ひとつには、既に組みあがったWebアプリに脆弱性が発覚したときに、応急処置として脆弱性を排除するには、CGIパラメータの入力時点で「サニタイズ」する方法が簡単である(出力の全部を漏れなく直すのには時間がかかる)ため、そのような対策が一時期普及したのが背景にあると考えられます。(しかし、先に述べたように、入力はCGIパラメータだけではありません。)
入力値の検査をするべきだという主張もよく耳にします。電話番号が入るはずのパラメータに対しては、数字とハイフンだけからなることを検査して、合格のときだけ処理を実行するというものです。たしかに、これが結果的に脆弱性対策になる場合もあります。しかし必ずなるとは限りません。これは、アプリケーションが要求している「validation」処理であって、サニタイズとは別の機能だと考えるべきです。
もうひとつはPerlです。20世紀には、CGIといえばPerlという時代がありました。
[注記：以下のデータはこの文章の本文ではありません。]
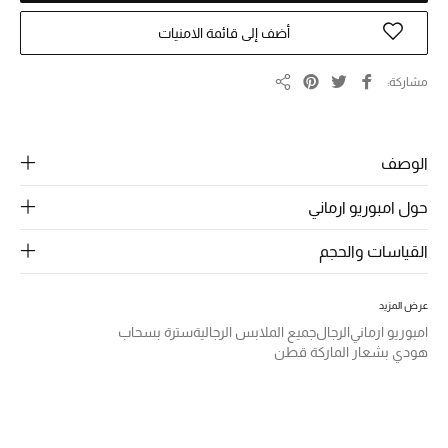
الرجال
أضف إلى قائمة الامنيات
الجمال
مشاركة
مشاركة
الأطفال
مستلزمات المنزل
الوصف
المجوهرات
حول امبوريو ارماني
القياسات والحجم
جديد لدينا
نسوقوا أحدث ما وصلنا
عرض المزيد
امبوريو ارماني
الرجال
جميع الملابس الرجالية
سترة بسحاب
هودي بشعار الماركة قطن
النساء
عرض جميع المنتجات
open文にファイル名を渡すときに、コマンドとして起動されてしまうような書き方が広まり、これがOSコマンドインジェクション脆弱性となりました。これを出力時のエスケープ処理で処置するのは簡単ではありません。OSのシェルの記号解釈の文法が複雑だからです。そのため、記号を全部削るという対策が普及しました。英語圏ではこれを「sanitize」と呼ぶようになり、日本にも持ち込まれました。(これも、シェルが起動するようなopenの書き方をすべきではないというのがより的確な対策です。)
私は昨年から、「サニタイズ」という言葉を使うのはもうやめようと主張しています。入力での処置を連想させるからです。すると、出力部分で適切にコーディングすることを指して「それをサニタイズと言うのだと思っていました」と言う人が出てきました。そこまで「サニタイズ」の語義を広げるなら、もはや「サニタイズ」という言葉は、「セキュリティをちゃんとする」という程度の意味しかありません。それなら「サニタイズ」という言葉を使う必要がありません。「セキュリティをちゃんとする」と言えばよいのです。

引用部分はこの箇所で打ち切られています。